Avrupa ve Türkiye taşıma ve dağıtım piyasasında enerji dönüşümü, elektrikli araçlar, taşınan yük ve alınan yol üzerinden karbon salınımı hesabı (VECTO) gündemde önemli bir yer tutuyor. Buna ek olarak, yurt içi ve uluslararası karayolu taşımacılığında uzun mesafeler kat eden, şehirler, bölgeler, sınırlar ve kıtalar arasında taşımacılık yapan sürücü eksikliği de ciddi bir sorun. Ticari taşıt tasarımcıları ve üreticileri, sürüş destek sistemleriyle sürücülerin işini kolaylaştırmış olsa da, artan taşıma hacmi ve araç sayısına paralel sayıda sürücü bulmak ve onları filoda tutmak oldukça zor. Sürüş sürelerinin kontrolü, gümrük geçişleri, seyir yasaklarındaki beklemeler de durumu daha da karmaşık hale getiriyor, nitelikli sürücü ihtiyacı artıyor.

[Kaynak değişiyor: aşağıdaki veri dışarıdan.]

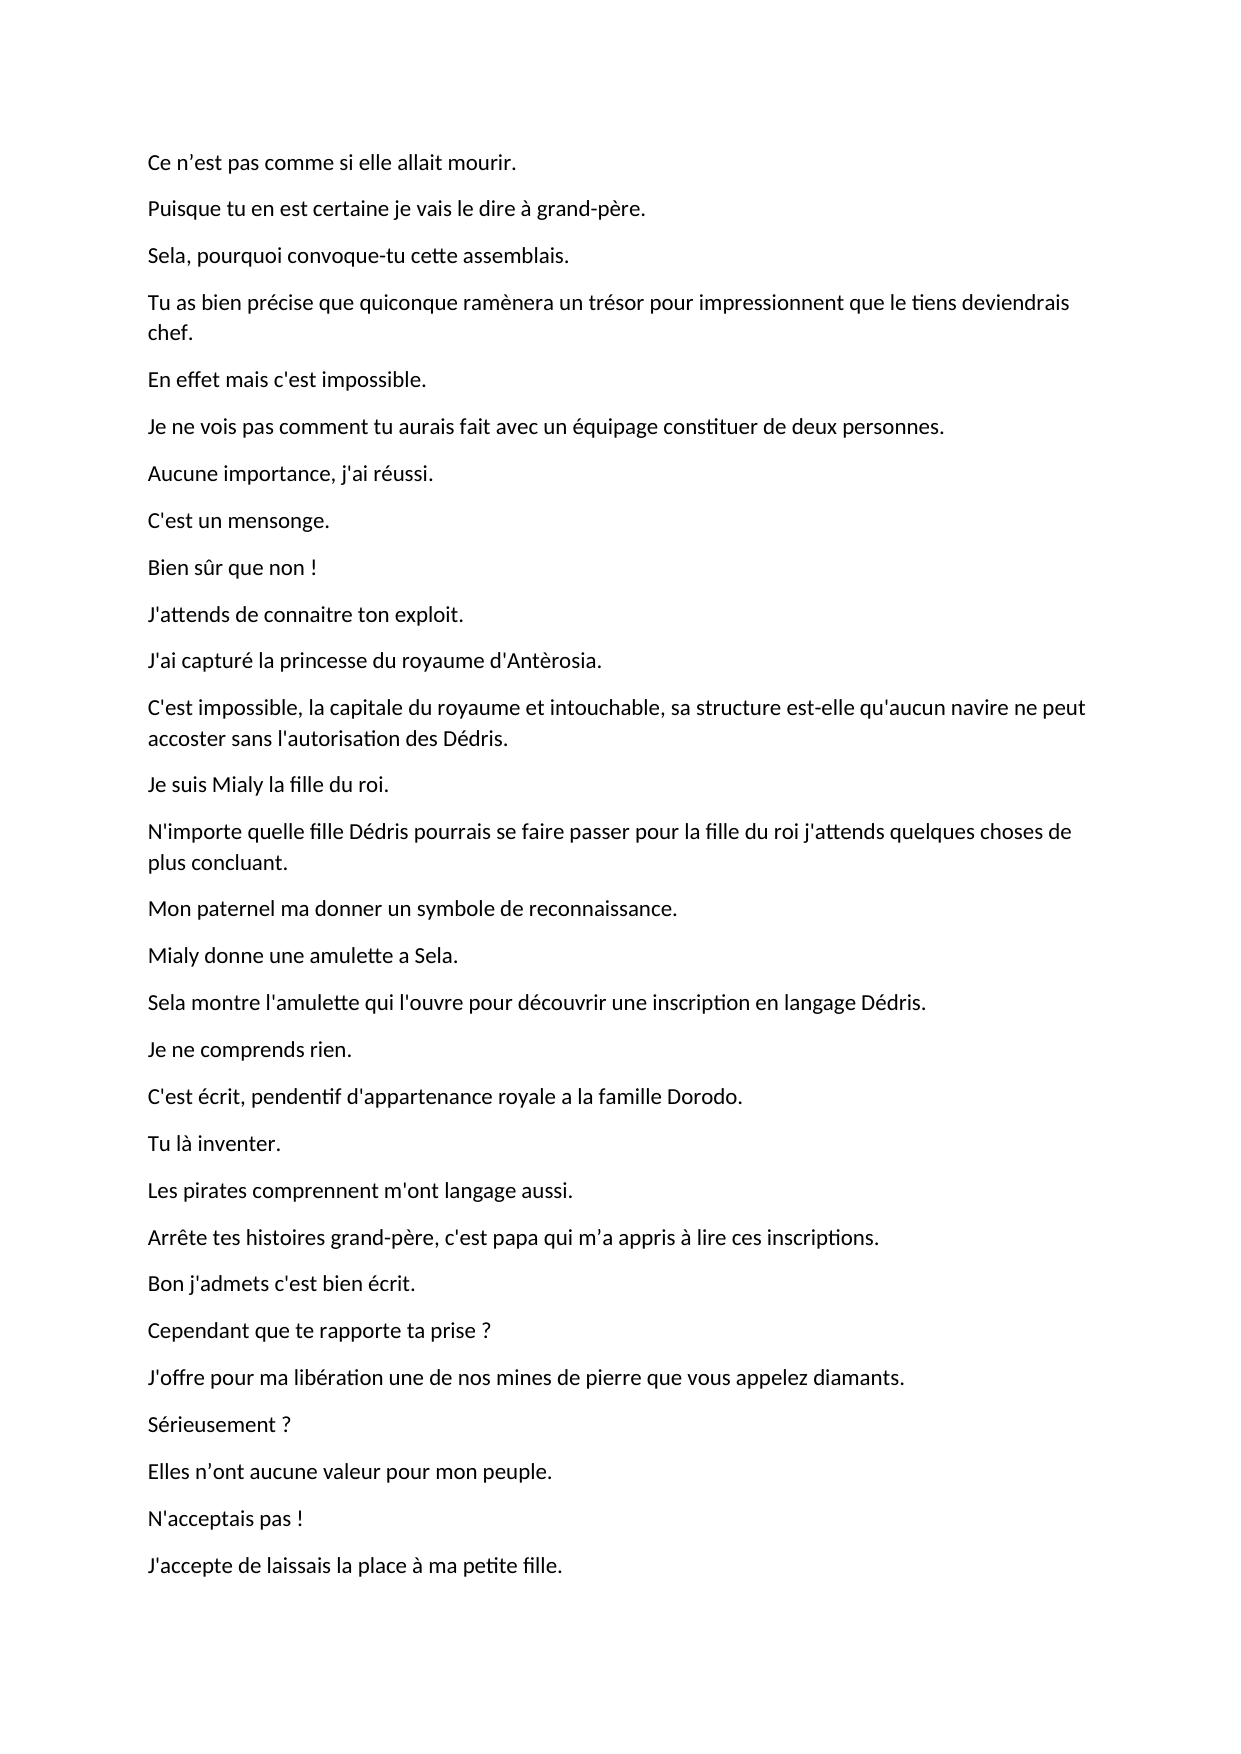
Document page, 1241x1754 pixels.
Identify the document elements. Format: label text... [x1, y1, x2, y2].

text Mialy donne une amulette a Sela. [148, 941, 1093, 969]
text Je ne vois pas comment tu aurais fait avec un équipage constituer de deux personnes. [148, 412, 1093, 440]
text C'est écrit, pendentif d'appartenance royale a la famille Dorodo. [148, 1082, 1093, 1110]
text J'attends de connaitre ton exploit. [148, 600, 1093, 628]
text Elles n’ont aucune valeur pour mon peuple. [148, 1457, 1093, 1485]
text Sela montre l'amulette qui l'ouvre pour découvrir une inscription en langage Dédris. [148, 988, 1093, 1016]
text J'ai capturé la princesse du royaume d'Antèrosia. [148, 647, 1093, 674]
text En effet mais c'est impossible. [148, 365, 1093, 393]
text J'accepte de laissais la place à ma petite fille. [148, 1551, 1093, 1579]
text Je suis Mialy la fille du roi. [148, 771, 1093, 798]
text Bien sûr que non ! [148, 553, 1093, 581]
text Tu là inventer. [148, 1129, 1093, 1157]
text C'est impossible, la capitale du royaume et intouchable, sa structure est-elle qu'aucun navire ne peut accoster sans l'autorisation des Dédris. [148, 693, 1093, 752]
text Ce n’est pas comme si elle allait mourir. [148, 148, 1093, 176]
text Cependant que te rapporte ta prise ? [148, 1316, 1093, 1344]
text Bon j'admets c'est bien écrit. [148, 1269, 1093, 1297]
text Aucune importance, j'ai réussi. [148, 459, 1093, 487]
text Mon paternel ma donner un symbole de reconnaissance. [148, 894, 1093, 922]
text C'est un mensonge. [148, 506, 1093, 534]
text Sela, pourquoi convoque-tu cette assemblais. [148, 241, 1093, 269]
text Je ne comprends rien. [148, 1035, 1093, 1063]
text N'importe quelle fille Dédris pourrais se faire passer pour la fille du roi j'attends quelques choses de plus concluant. [148, 817, 1093, 876]
text J'offre pour ma libération une de nos mines de pierre que vous appelez diamants. [148, 1363, 1093, 1391]
text Sérieusement ? [148, 1410, 1093, 1438]
text Puisque tu en est certaine je vais le dire à grand-père. [148, 194, 1093, 222]
text Les pirates comprennent m'ont langage aussi. [148, 1176, 1093, 1204]
text N'acceptais pas ! [148, 1504, 1093, 1532]
text Tu as bien précise que quiconque ramènera un trésor pour impressionnent que le tiens deviendrais chef. [148, 288, 1093, 346]
text Arrête tes histoires grand-père, c'est papa qui m’a appris à lire ces inscriptions. [148, 1223, 1093, 1251]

Öngörülü bakım sistemleri, sürpriz arızaları ve yolda kalma durumlarını azaltırken, kabin konforu sürücülerin işini kolaylaştırıyor. Ancak bu teknolojik gelişmelere rağmen Batı Avrupa ülkeleri işletmeleri uzun süredir; Türkler son yıllarda, uluslararası yol tecrübesine sahip, güvenilir, belirli bir sürüş deneyimi olan, yük ve evrak yönetimi konusunda uzman sürücü bulmakta zorlanıyorlar. Daha önce Doğu Avrupa ülkelerinden gelen sürücülere yönelim varken, son dönemde Türk sürücüler daha çok rağbet görüyor. Ancak bu durum, Türk firmalarının rekabet gücünü zayıflatıyor ve sürücüler ile şirketler arasındaki çalışma huzurunun azalmasına yönelik sorunları beraberinde getiriyor.

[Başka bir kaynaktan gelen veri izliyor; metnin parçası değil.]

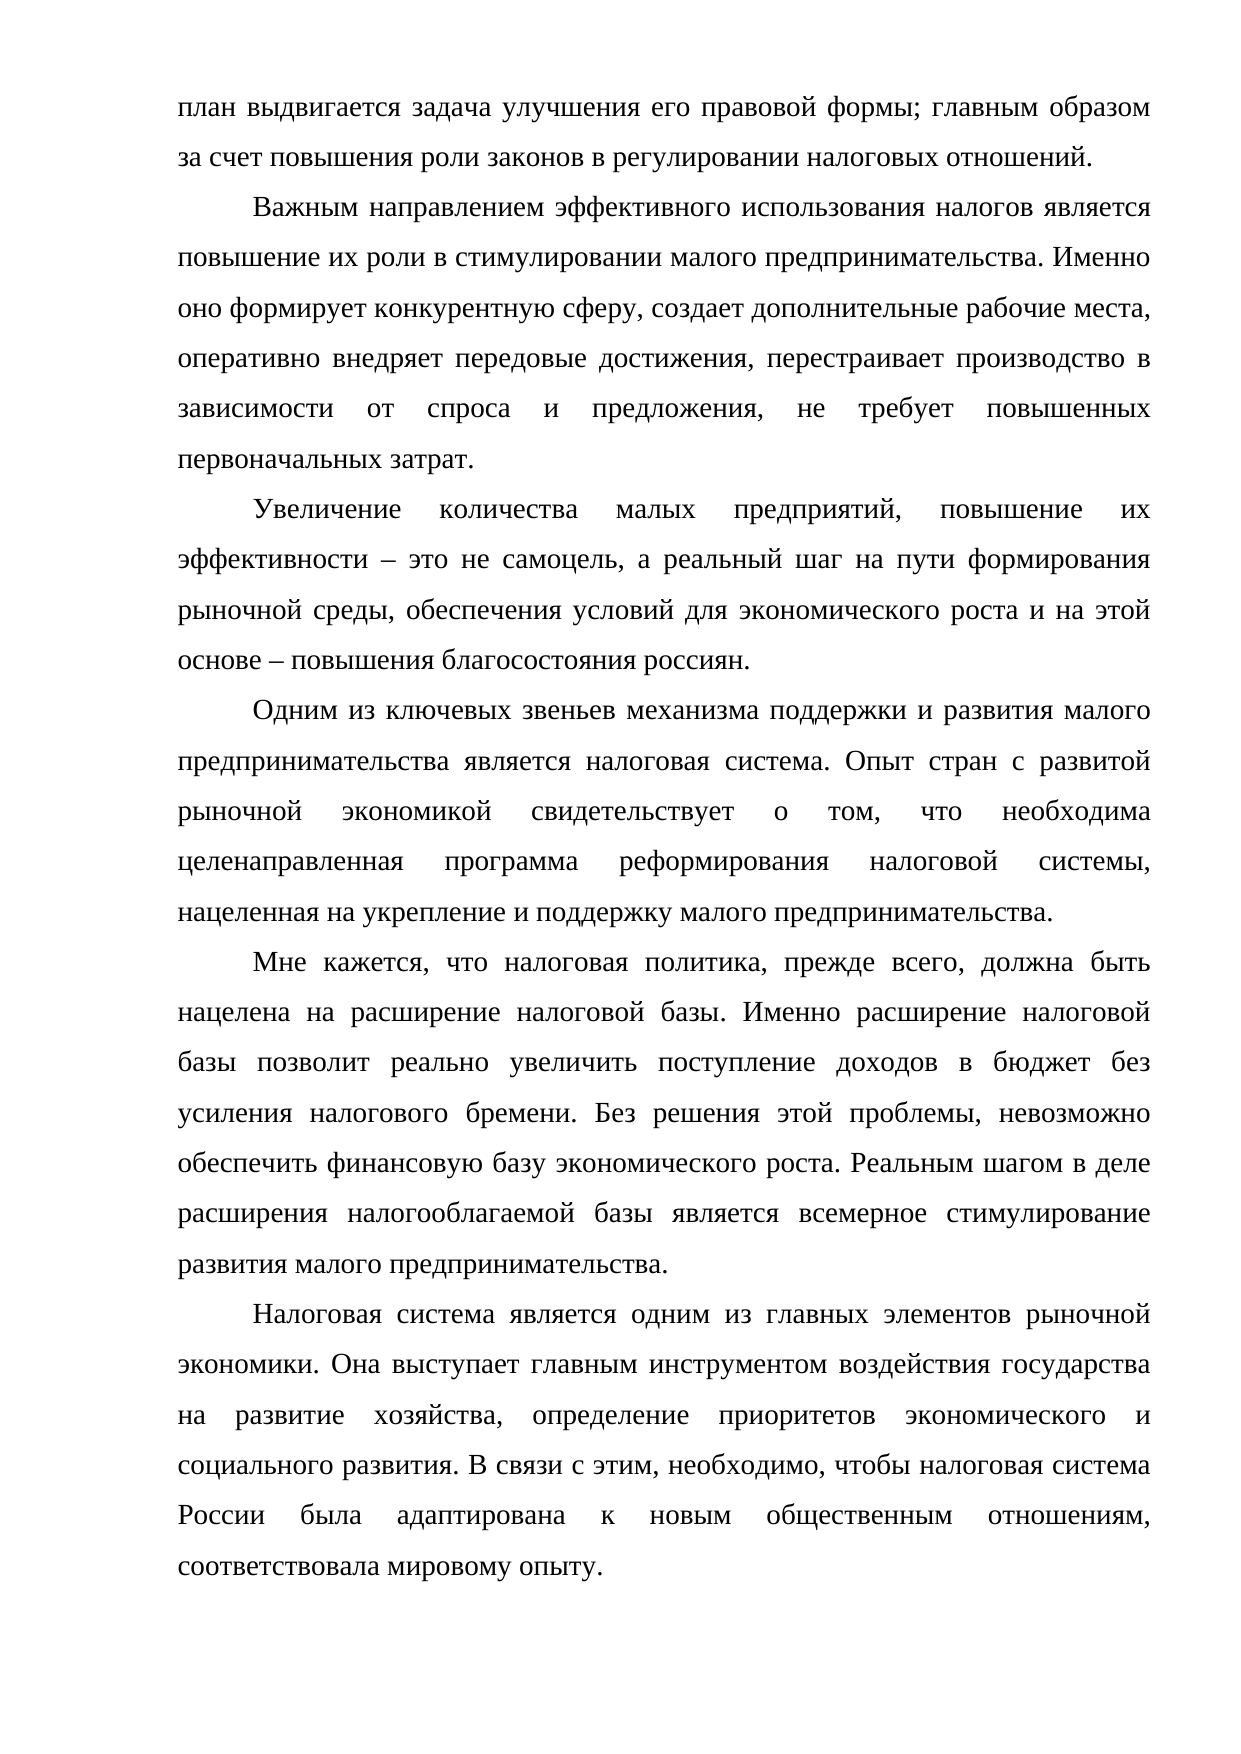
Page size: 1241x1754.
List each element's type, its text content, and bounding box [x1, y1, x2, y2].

Kadın sürücülerin istihdamı, sürücü eksikliği sorununa çözüm olarak gündeme geliyor. Şehir içi ve uluslararası taşımacılıkta kadın sürücülerin istihdamına yönelik çalışmalar, bu konuda öncülük eden şirketler tarafından yürütülüyor. Ancak kadın istihdamının bu soruna çok sınırlı bir katkı sağlayacağı görüşü yaygın. Sürücülerin hayatını zorlaştıran mesleki tanımlama, hukuki netlik, ücretlendirme, mola yerlerinin yetersizliği, toplumsal bakış açısı, mesleki saygınlık gibi temel konularda iyileştirmeler yapılmadan bu mesleğe olan ilginin artması beklenmiyor.
Taşıt teknolojisindeki iyileşmelere rağmen, tarih boyunca taşımacılıkta yaşanan temel zorluklar ve tehlikeler, yeni koşullarda farklı şekiller alarak devam ediyor. Kaçak göçmenler, sorunlu yükler, cezalar, iklim koşullarının oluşturduğu tehlikeler ve yol güvenliği hâlâ ciddi sorunlar. Sürücüler, yerleşik hayattan kopuk, evlerinden ve sevdiklerinden uzakta bir hayat sürdürüyor.
Uluslararası taşımacılıkta, Türk taşıma şirketleri ve sürücüler için en büyük zorluklardan biri sürücü vizeleri ve bu vizelerin maliyetleri. Kadın ya da erkek sürücüler için, vizelerin kaldırılması ya da ticari taşıt kullanımında çok daha uzun süre geçerli hale getirilmesi gerektiği belirtiliyor. Ancak bu durum, günümüz uluslararası ilişkiler ve diplomasi koşullarında çözülmesi zor bir mesele olarak kalmaya devam ediyor. Türk sürücüler, gümrük geçişlerinde ve seyir yasaklarında, takometre süreleri nedeniyle, yükleme ve boşaltma beklemeleri sırasında sürüş zamanından daha fazla vakti mola ve bekleme ile geçiriyor. Bu durum, kadınların uzun yol taşımacılığına ilgi duysa bile bu meslekte uzun süre kalmalarını zorlaştırıyor. Ancak kent içi yolcu taşıma ve dağıtım işlerinde kadın sürücülerin yaygınlaşması mümkün görünüyor.